What this does mean, though, is that it really isn’t appropriate to think of ourselves in terms of a single trait that’s either good or bad, healthy or unhealthy. “This is a broader issue with our society,” he says, “but we’re all striving towards some artificial, archetypal ideal, whether it’s physical appearance or youthfulness or intelligence or personality. But we need to recognize the importance of variability, both in ourselves and in the people around us. Because it does serve an adaptive purpose in our lives.”
Funding: This work was supported by the National Institute of Mental Health.
Source: Cell Press
Publisher: Organized by NeuroscienceNews.com.
Image Source: NeuroscienceNews.com image is credited to Holmes et al./Trends in Cognitive Sciences.
Original Research: Abstract in Trends in Cognitive Sciences.
The Myth of Optimality in Clinical Neuroscience
Implicit in modern dimensional theories of psychiatric illness is the assumption that population variability and illness vulnerability are interchangeable constructs.
Mounting evidence suggests that healthy variation is ubiquitous in natural populations, and must be interpreted in terms of cost–benefit tradeoffs.
Psychiatric illnesses arise through a web of interactions linking brain function, behavior, and a lifetime of experiences. Research on illness etiology will only progress through the collection of comprehensive phenomic-level datasets.
Large-scale collaborative efforts have begun to generate broad phenotypic batteries that encompass environmental and contextual factors, brain structure and function, as well as multiple domains of cognition, behavior, and genetics. These datasets hold great potential for clinical researchers seeking to map links across diverse neural and cognitive states.

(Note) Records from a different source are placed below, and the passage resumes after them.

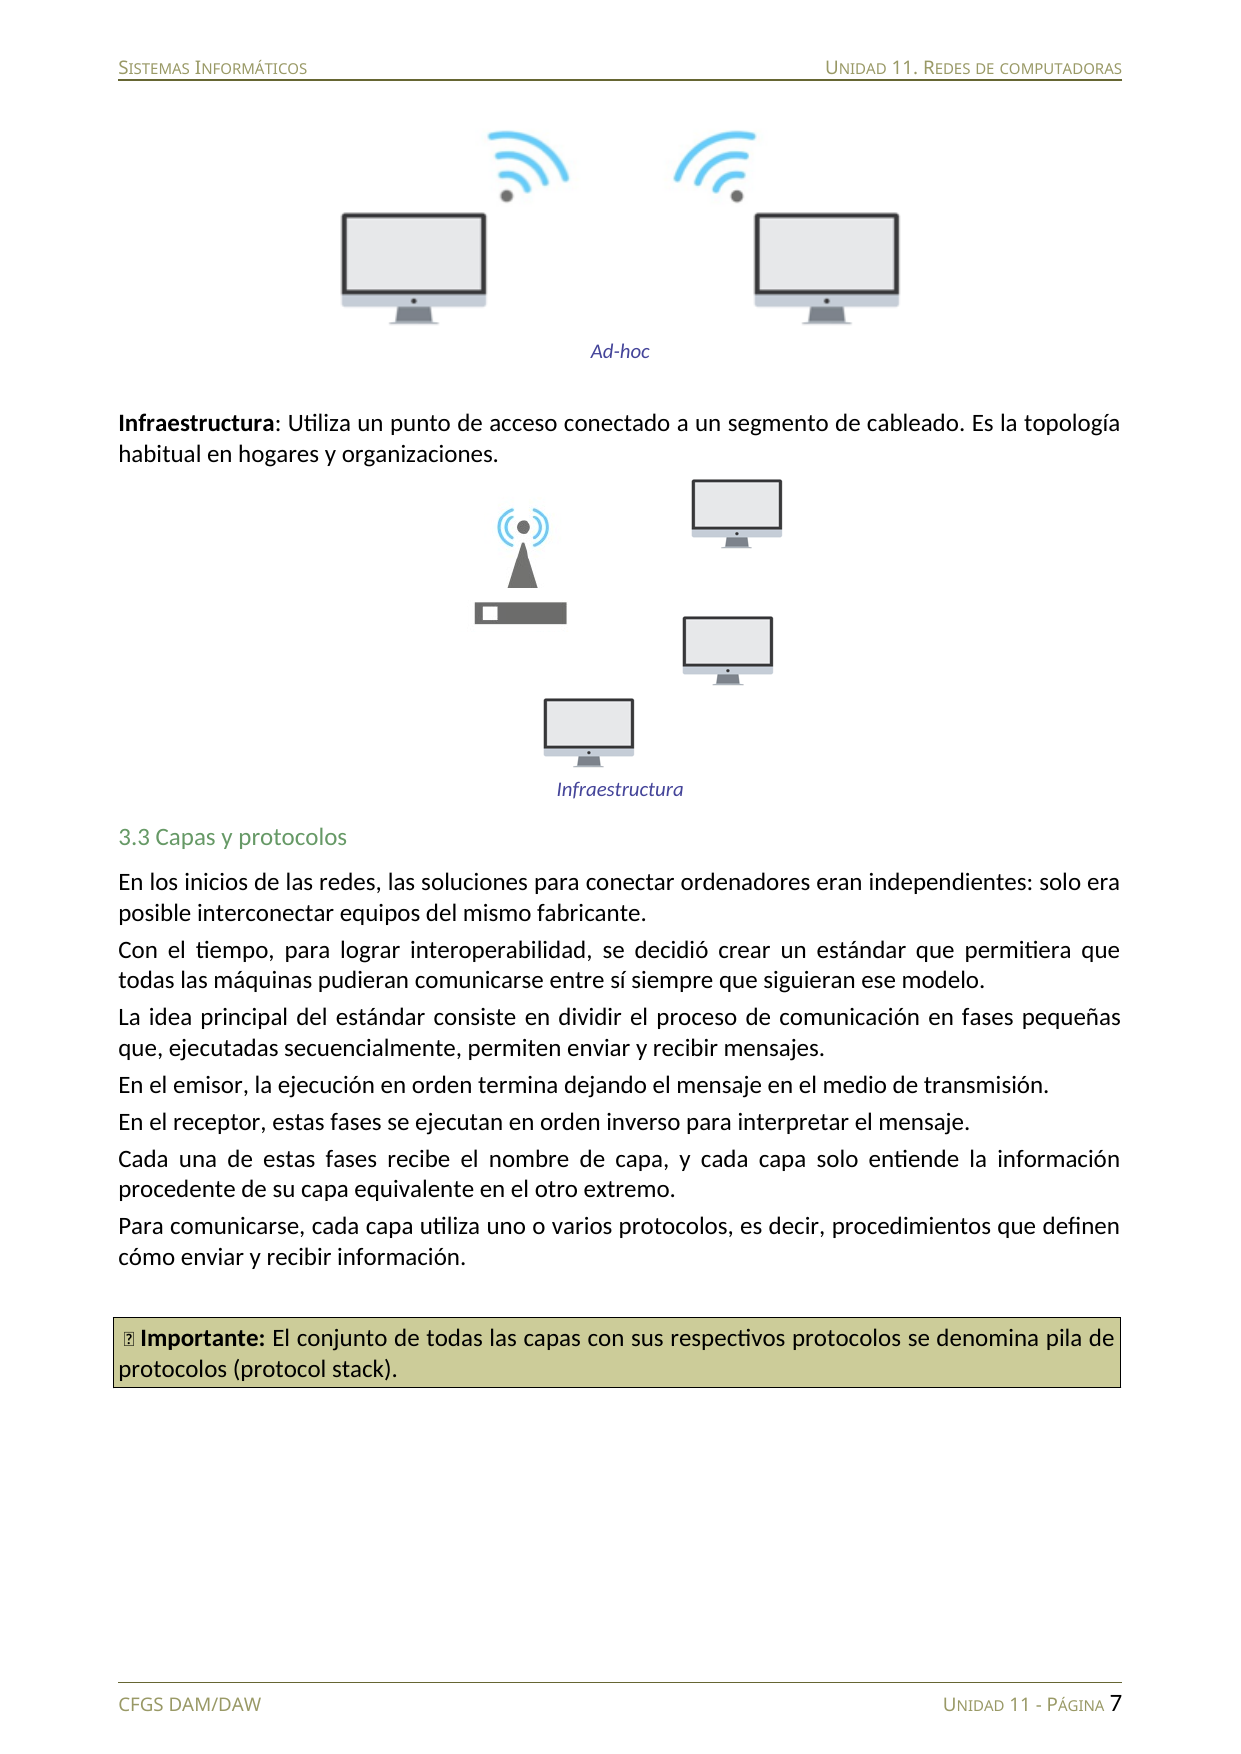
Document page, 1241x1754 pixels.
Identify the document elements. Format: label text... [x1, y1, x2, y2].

picture [454, 475, 786, 771]
text Con el tiempo, para lograr interoperabilidad, se decidió crear un estándar que permitiera que todas las máquinas pudieran comunicarse entre sí siempre que siguieran ese modelo. [118, 934, 1122, 995]
text Cada una de estas fases recibe el nombre de capa, y cada capa solo entiende la información procedente de su capa equivalente en el otro extremo. [118, 1143, 1122, 1204]
text Ad-hoc [118, 338, 1122, 364]
text La idea principal del estándar consiste en dividir el proceso de comunicación en fases pequeñas que, ejecutadas secuencialmente, permiten enviar y recibir mensajes. [118, 1001, 1122, 1062]
picture [333, 118, 907, 332]
text En los inicios de las redes, las soluciones para conectar ordenadores eran independientes: solo era posible interconectar equipos del mismo fabricante. [118, 866, 1122, 927]
subtitle 3.3 Capas y protocolos [118, 821, 1122, 851]
text Infraestructura: Utiliza un punto de acceso conectado a un segmento de cableado. Es la topología habitual en hogares y organizaciones. [118, 407, 1122, 468]
text Infraestructura [118, 777, 1122, 802]
text En el emisor, la ejecución en orden termina dejando el mensaje en el medio de transmisión. [118, 1069, 1122, 1099]
text En el receptor, estas fases se ejecutan en orden inverso para interpretar el mensaje. [118, 1106, 1122, 1136]
text Para comunicarse, cada capa utiliza uno o varios protocolos, es decir, procedimientos que definen cómo enviar y recibir información. [118, 1210, 1122, 1271]
text 📖 Importante: El conjunto de todas las capas con sus respectivos protocolos se denomina pila de protocolos (protocol stack). [114, 1318, 1120, 1387]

Clear evidence supports a dimensional view of psychiatric illness. Within this framework the expression of disorder-relevant phenotypes is often interpreted as a breakdown or departure from normal brain function. Conversely, health is reified, conceptualized as possessing a single ideal state. We challenge this concept here, arguing that there is no universally optimal profile of brain functioning. The evolutionary forces that shape our species select for a staggering diversity of human behaviors. To support our position we highlight pervasive population-level variability within large-scale functional networks and discrete circuits. We propose that, instead of examining behaviors in isolation, psychiatric illnesses can be best understood through the study of domains of functioning and associated multivariate patterns of variation across distributed brain systems.